- Source passage:

⟨

Our national legislation provides for three forms of legal liability for the offence
of unfair competition, such as civil, administrative and criminal liability.

Civil liability.

The act of unfair competition includes the objects of intellectual

property, which are exclusive rights, and unfair trade practices, which are the
subject of competition law. If we analyze the issues of legal responsibility for
unfair competition in respect of these two objects, it is known that the
ownership of exclusive rights is a civil law relationship, which gives the right
holder the opportunity to apply civil law protection measures. On the other
hand, protection against unfair competition, which is the object of competition
law, is of public nature and does not protect the interests of individual market
participants aimed at ensuring the fairness of competition.
Nevertheless, civil liability can be effectively used as a means of legal protection
against unfair competition in commercial relations. First of all, to qualify unfair
competition as a civil law offence it is necessary to determine the presence or
absence of liability conditions that allow it.
Uzbek legal scholar O. Okyulov defined a civil offence as a violation of rights and
legitimate interests of civil law subjects as a result of illegal actions, causing
material and moral harm to subjects. That is, it is specified that the action or
inaction of subjects, which violates the rights of other participants of civil
relations and causes them harm, is a civil tort.

⟩

- Tasks for this exercise:
a - In the passage on unfair competition, which three forms of legal liability does the national legislation provide for?
b - Reproduce the passage on unfair competition word for word, starting at "Our national legislation" and ending at "and criminal liability.".
The rows after this passage have nothing to do with it.

- Extracted records:
⟨

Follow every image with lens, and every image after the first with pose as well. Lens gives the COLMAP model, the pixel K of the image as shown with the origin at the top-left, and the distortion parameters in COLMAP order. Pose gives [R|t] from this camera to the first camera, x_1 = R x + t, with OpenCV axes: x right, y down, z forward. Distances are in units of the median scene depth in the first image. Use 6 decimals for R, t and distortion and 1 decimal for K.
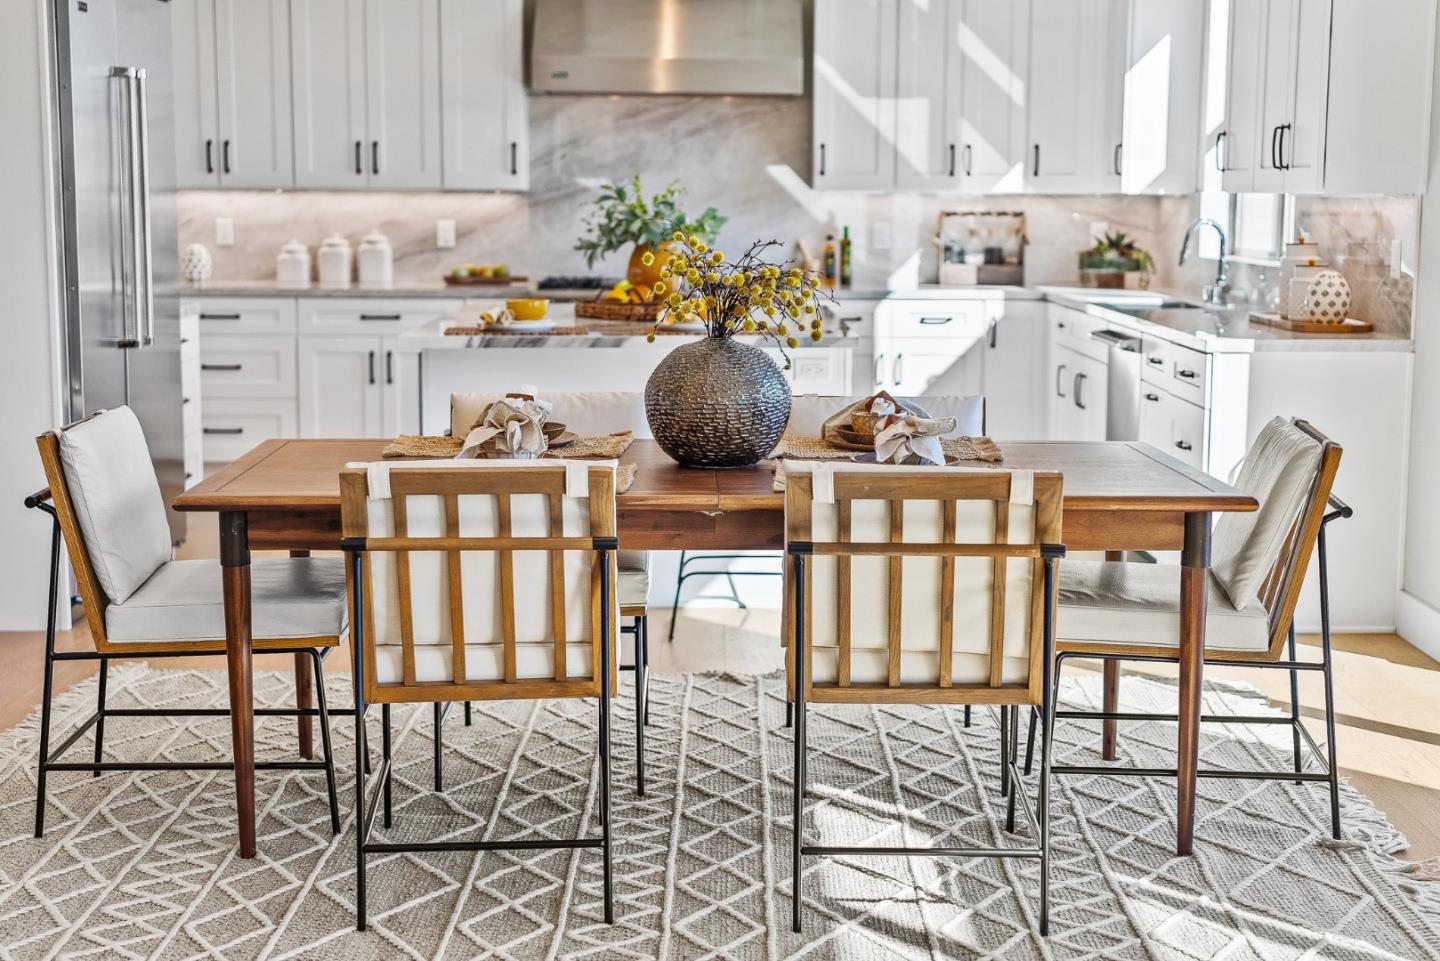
lens RADIAL K [[2148.8, 0, 719.5], [0, 2148.8, 482.0], [0, 0, 1]] dist [-0.030761, 0.000000]
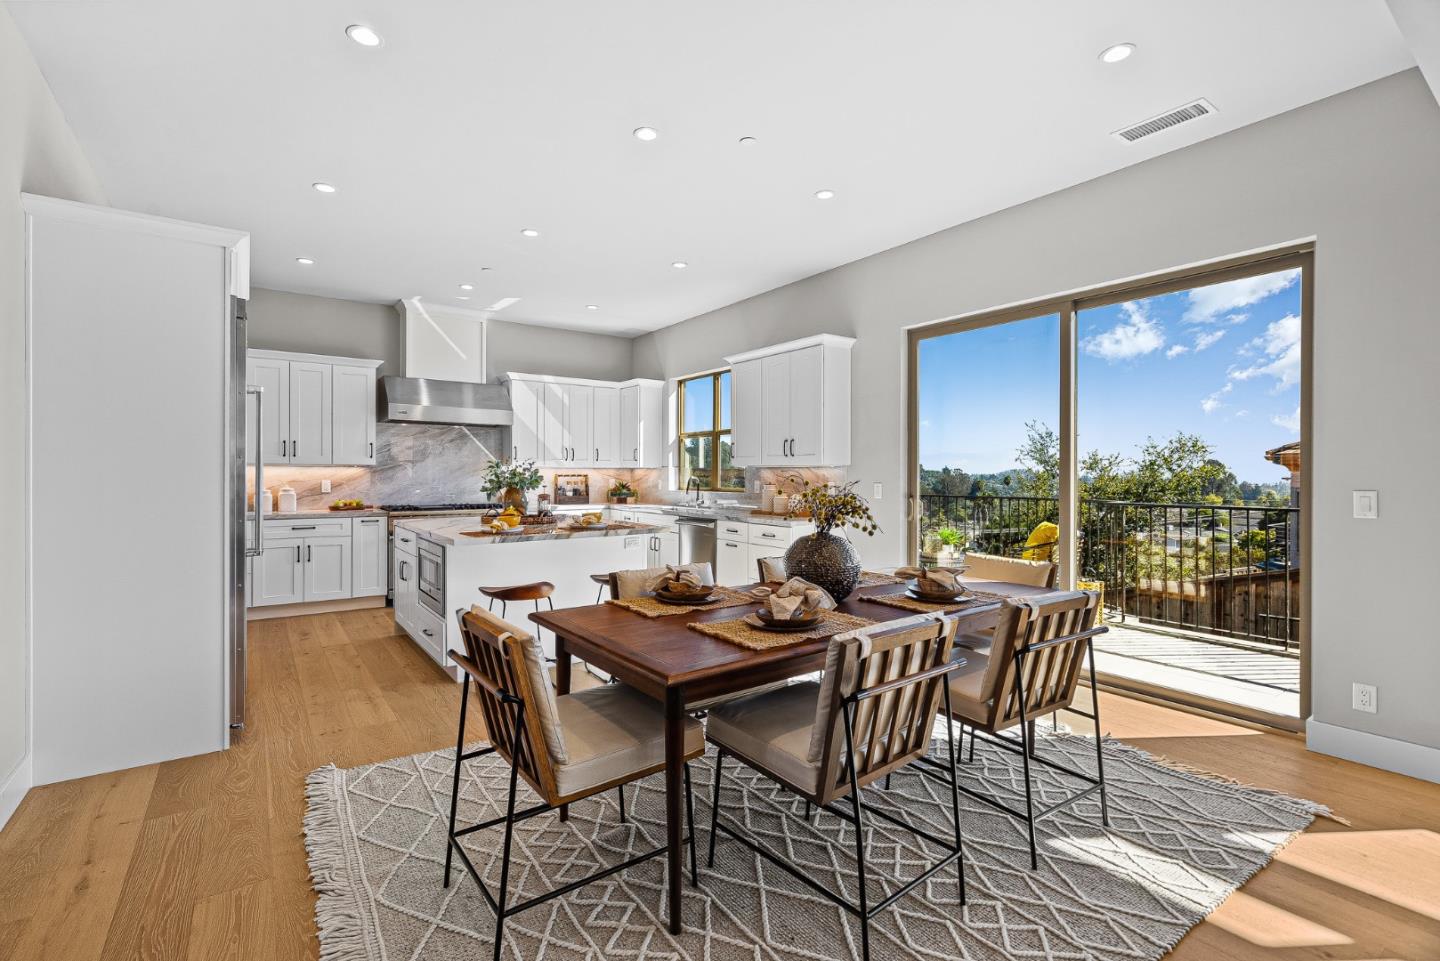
lens RADIAL K [[660.1, 0, 722.8], [0, 660.1, 475.0], [0, 0, 1]] dist [-0.004064, 0.004567]
pose [[0.807977, -0.002760, 0.589208, -0.195353], [0.080390, 0.991155, -0.105594, -0.029102], [-0.583705, 0.132684, 0.801052, 0.272662]]
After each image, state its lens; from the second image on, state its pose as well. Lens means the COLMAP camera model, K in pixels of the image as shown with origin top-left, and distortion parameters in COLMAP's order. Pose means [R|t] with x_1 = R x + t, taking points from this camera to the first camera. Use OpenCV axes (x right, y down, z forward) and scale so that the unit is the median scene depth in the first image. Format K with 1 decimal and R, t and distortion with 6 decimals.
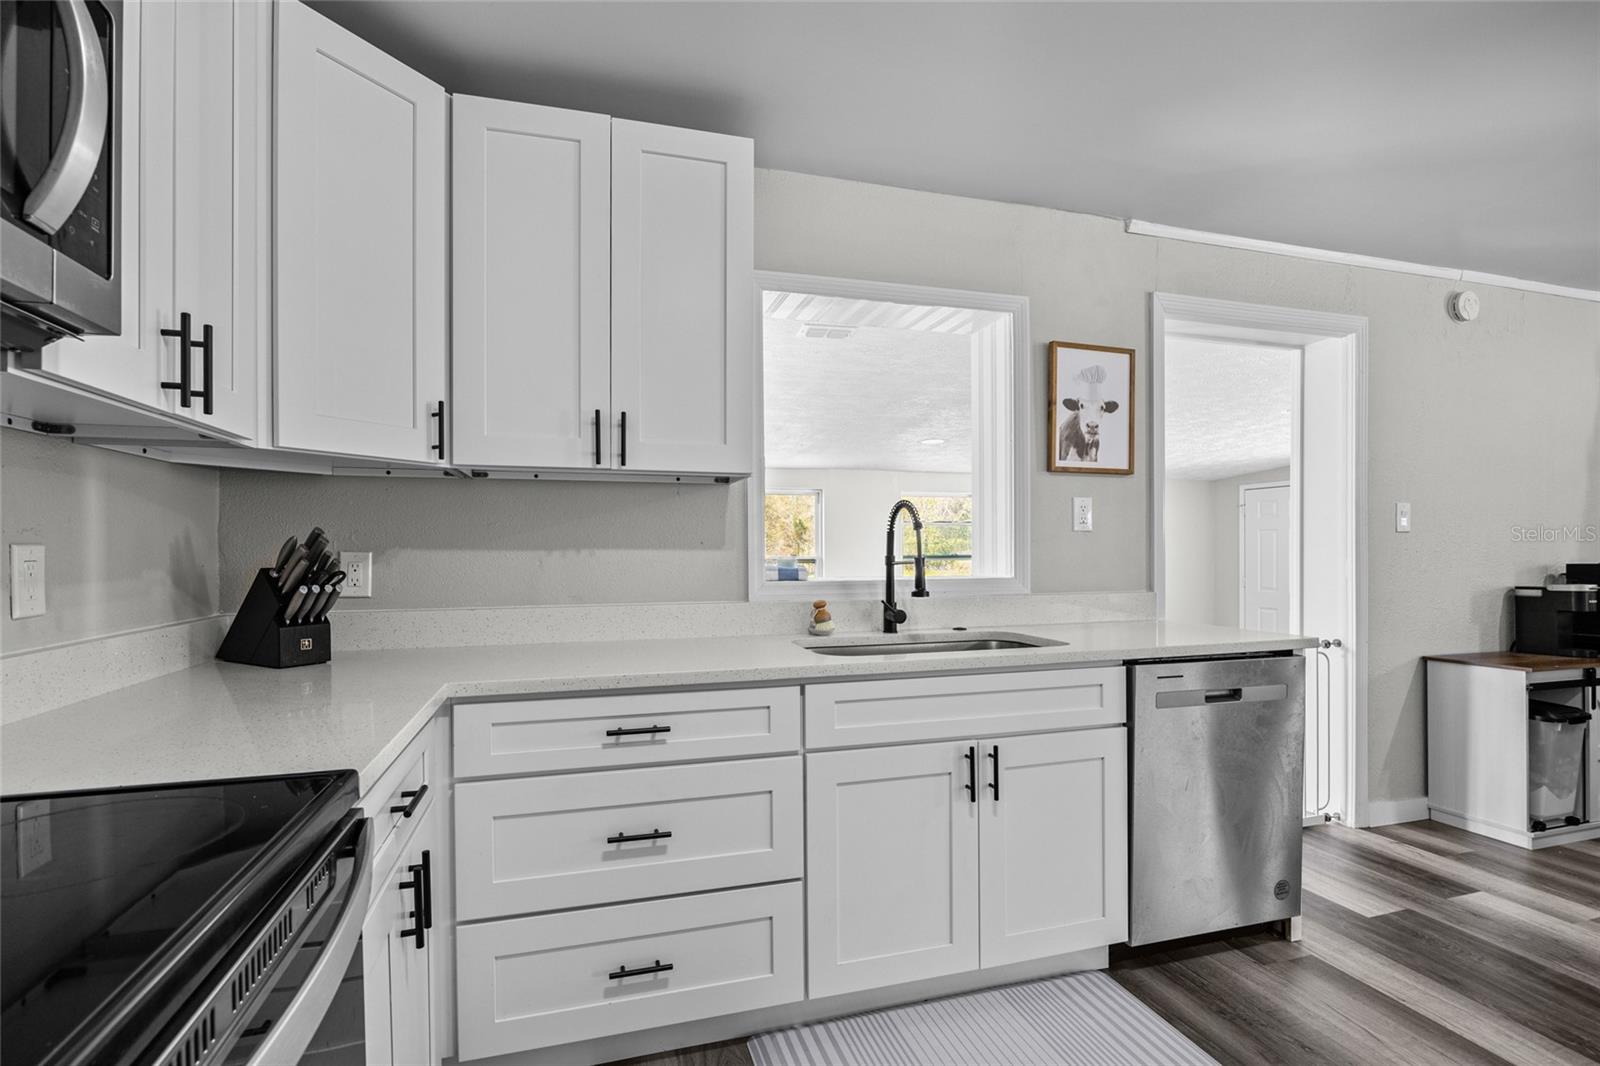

⟩

- Answer list:
a - Civil, administrative and criminal liability.

b -
Our national legislation provides for three forms of legal liability for the offence
of unfair competition, such as civil, administrative and criminal liability.